---------- Alıntılanan metin

Yeni yüzyılın proletaryası: Çağrı merkezi çalışanları

Gamze Yücesan Özdemir ile yeni kitabı, "İnatçı Köstebek - Çağrı Merkezlerinde Gençlik, Sınıf ve Direniş" üzerine konuştuk.

Ankara Üniversitesi İletişim Fakültesi'nde öğretim üyesi olan Gamze Yücesan-Özdemir, çağrı merkezlerini üçüncü bin yılın fabrikaları olarak nitelendiriyor ve içinden geçtiğimiz dönemin karakteristiği olan yıkıcı emek rejiminin damga vurduğu üretim noktaları ile açıklıyor. Kendisiyle Temmuz ayı sonunda Yordam Kitap'tan çıkan “İnatçı Köstebek-Çağrı Merkezlerinde Gençlik, Sınıf ve Direniş” adlı kitabına ilişkin konuştuk.

Görüşme - Aşkın Süzük

Üçüncü bin yılın fabrikaları olarak nitelendirdiğiniz çağrı merkezlerini içinden geçmekte olduğumuz dönemin karakteristiği olan yıkıcı emek rejiminin damga vurduğu üretim noktaları ve çağrı merkezi çalışanlarını da 21.yüzyılın proleterleri olarak olarak ele almaktasınız. Mekansal-zamansal sabitleme ve üretim noktası kavramlarını açabilir misiniz?

Sizin de belirttiğiniz gibi, çağrı merkezlerini yıkıcı emek rejimleri olarak adlandırırken mekansal-zamansal sabitleme ve üretim noktası kavramlarından yararlanıyorum. İlki üretim noktası. Emek cephesinin yaşadıklarını, deneyimlediklerini araştırmak, anlamlandırmak ve açıklamak için en önemli nokta üretim noktasıdır. Üretim noktası yalnızca ekonomik artının üretildiği yer değil aynı zamanda çalışanların, birbirleriyle ve yönetimle olan toplumsal ilişkilerinin üretildiği yerdir. Dolayısıyla, işçi sınıfının kendisine karşı, yaşama karşı, yaşadığı topluma karşı tavır alışının ve siyasetinin de üretildiği yerdir.

Mekansal-zamansal sabitleme kavramı ise sermayenin mekanda ve zamanda daha karlı coğrafyalara açılımını belirtiyor. Diğer bir deyişle, bu kavram, emeğin ve ürünlerinin mekan ve zaman arasında eşitsiz dağılımının ardındaki dinamiklere vurgu yapıyor. Çağrı merkezleri de yeni iletişim teknolojilerinin verdiği imkanlar sayesinde emeğin ucuz ve örgütsüz olduğu mekana ve zamana yöneliyor. Merkez ülkelerin çevre ülkelere yönelmesi, ya da ulusal sınırlar içinde metropollerden taşra illere yönelme…

Kitabınızda enformasyon yoğun alanlarda, bilgisayar başında ve "şık" koşullarda istihdam edilen emekçilerin "bilgi işçisi" ya da "altın yakalı" olarak tanımlanmasının Marksist sınıf çözümlemesine yönelik bir saldırı olduğunu ve "hissiyat yüklü olma" halinin Marksizmle bağlarını tümüyle koparmış kültürel çalışmaların önemli bir uğrağı olduğunu vurgulamışsınız. Bu tanımlamanın sınıf mücadelesi pratiğindeki sakıncaları nelerdir?

--------------------
---------- Verilen bilgiler

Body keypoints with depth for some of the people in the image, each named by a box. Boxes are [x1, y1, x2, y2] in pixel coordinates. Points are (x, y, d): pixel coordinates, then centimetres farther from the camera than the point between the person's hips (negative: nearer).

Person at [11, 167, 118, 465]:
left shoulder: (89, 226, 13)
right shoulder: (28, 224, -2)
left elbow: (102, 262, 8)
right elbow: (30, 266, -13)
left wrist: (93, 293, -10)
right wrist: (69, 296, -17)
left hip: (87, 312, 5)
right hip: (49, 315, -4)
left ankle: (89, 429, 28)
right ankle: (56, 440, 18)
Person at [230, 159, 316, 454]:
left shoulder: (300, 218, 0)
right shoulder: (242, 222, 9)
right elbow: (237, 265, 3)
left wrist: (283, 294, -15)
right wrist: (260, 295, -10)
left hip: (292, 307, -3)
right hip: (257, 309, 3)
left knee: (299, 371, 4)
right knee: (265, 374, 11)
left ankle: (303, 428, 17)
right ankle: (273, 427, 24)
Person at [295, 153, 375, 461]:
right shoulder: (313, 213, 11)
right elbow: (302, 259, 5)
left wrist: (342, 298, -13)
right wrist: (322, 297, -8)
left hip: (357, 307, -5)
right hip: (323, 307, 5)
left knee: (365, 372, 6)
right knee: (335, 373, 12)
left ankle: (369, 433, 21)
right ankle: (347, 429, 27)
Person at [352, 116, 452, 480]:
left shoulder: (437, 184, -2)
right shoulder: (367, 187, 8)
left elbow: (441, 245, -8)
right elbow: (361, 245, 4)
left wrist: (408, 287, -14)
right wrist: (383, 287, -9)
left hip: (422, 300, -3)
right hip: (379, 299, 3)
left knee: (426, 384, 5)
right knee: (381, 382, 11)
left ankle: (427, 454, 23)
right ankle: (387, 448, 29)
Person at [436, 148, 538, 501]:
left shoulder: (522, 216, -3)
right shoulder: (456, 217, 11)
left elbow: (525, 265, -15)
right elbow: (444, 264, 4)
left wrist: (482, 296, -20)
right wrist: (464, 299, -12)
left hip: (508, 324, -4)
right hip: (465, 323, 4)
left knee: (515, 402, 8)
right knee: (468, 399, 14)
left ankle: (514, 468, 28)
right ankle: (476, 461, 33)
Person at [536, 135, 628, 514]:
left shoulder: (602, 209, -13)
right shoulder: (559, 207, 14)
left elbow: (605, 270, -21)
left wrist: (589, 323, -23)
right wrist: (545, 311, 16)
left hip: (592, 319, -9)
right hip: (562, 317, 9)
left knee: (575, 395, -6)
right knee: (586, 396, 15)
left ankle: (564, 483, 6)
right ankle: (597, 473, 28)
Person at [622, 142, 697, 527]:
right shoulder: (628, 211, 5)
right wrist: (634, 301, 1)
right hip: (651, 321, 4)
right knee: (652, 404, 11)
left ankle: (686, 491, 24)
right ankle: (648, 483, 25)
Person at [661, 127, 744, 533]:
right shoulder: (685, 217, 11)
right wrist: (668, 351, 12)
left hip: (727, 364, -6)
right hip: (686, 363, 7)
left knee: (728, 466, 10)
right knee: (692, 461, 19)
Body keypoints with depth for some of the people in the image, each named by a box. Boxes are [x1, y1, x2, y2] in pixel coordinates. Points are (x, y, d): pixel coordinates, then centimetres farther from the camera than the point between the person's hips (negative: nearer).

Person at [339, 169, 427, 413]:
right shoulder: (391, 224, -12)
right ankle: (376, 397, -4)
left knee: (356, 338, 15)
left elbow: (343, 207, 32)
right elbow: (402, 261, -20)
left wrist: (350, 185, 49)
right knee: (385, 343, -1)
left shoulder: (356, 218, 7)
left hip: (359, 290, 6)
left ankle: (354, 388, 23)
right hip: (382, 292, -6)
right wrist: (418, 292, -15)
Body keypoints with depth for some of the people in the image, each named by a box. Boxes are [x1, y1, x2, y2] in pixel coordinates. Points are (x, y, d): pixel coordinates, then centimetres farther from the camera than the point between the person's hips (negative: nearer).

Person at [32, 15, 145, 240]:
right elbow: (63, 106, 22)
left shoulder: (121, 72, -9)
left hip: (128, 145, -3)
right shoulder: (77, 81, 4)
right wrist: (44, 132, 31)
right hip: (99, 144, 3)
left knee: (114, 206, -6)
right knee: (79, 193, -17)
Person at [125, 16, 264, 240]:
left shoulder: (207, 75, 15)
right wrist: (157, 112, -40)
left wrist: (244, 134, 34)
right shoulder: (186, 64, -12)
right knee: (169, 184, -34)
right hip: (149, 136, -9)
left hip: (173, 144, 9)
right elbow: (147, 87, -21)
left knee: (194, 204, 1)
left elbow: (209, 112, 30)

--------------------

Yapılacak görev. Çağrı merkezleri üzerine yapılan görüşmeden, "Yeni yüzyılın proletaryası: Çağrı" ifadesini içeren sözcüklerle başlayıp "kitabına ilişkin konuştuk." ile biten bölümü hiçbir değişiklik yapmadan yazın. Yalnızca metinde yazanlardan yararlanın.

Yanıt aşağıda.
Yeni yüzyılın proletaryası: Çağrı merkezi çalışanları

Gamze Yücesan Özdemir ile yeni kitabı, "İnatçı Köstebek - Çağrı Merkezlerinde Gençlik, Sınıf ve Direniş" üzerine konuştuk.

Ankara Üniversitesi İletişim Fakültesi'nde öğretim üyesi olan Gamze Yücesan-Özdemir, çağrı merkezlerini üçüncü bin yılın fabrikaları olarak nitelendiriyor ve içinden geçtiğimiz dönemin karakteristiği olan yıkıcı emek rejiminin damga vurduğu üretim noktaları ile açıklıyor. Kendisiyle Temmuz ayı sonunda Yordam Kitap'tan çıkan “İnatçı Köstebek-Çağrı Merkezlerinde Gençlik, Sınıf ve Direniş” adlı kitabına ilişkin konuştuk.